Performance of Particle Swarm Optimization in Predicting the Orientation of π-Conjugated Molecules Inside Carbon Nanotubes Compared with Density Functional Theory Calculations.

Particle swarm optimization (PSO) was employed to obtain the global minimum of host-guest structures consisting of a triiodobenzene molecule (BzI 3 ) inside an armchair ( m , m ) nanotube (BzI 3 @( m , m )), whose host-guest interactions are approximated by Lennard-Jones (LJ) potentials. The host-guest structures obtained using the PSO-LJ method were then compared with those obtained through dispersion-corrected density functional theory (DFT) calculations to evaluate the performance of the PSO-LJ approach in predicting the guest orientation inside a tube.
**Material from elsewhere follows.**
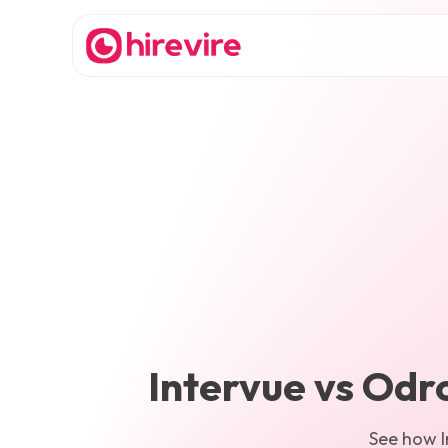
Intervue
vs
Odr
See how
When the inner space of the host tube is limited for guest encapsulation, the PSO-LJ method can reproduce the DFT results of BzI 3 @( m , m ) in terms of the guest orientation. Conversely, in nanotubes with a sufficiently large space to allow a guest to freely move, corresponding to weak tube confinement, the PSO-LJ method yields guest orientations that are different from those obtained through DFT calculations; however, both methods obtain energetically close guest orientations. Accordingly, PSO-LJ method-assisted DFT calculations can quickly provide energetically stable guest orientations in BzI 3 @( m , m ) in weak tube confinement, which can be ignored in DFT calculations, where a single initial geometry is typically used.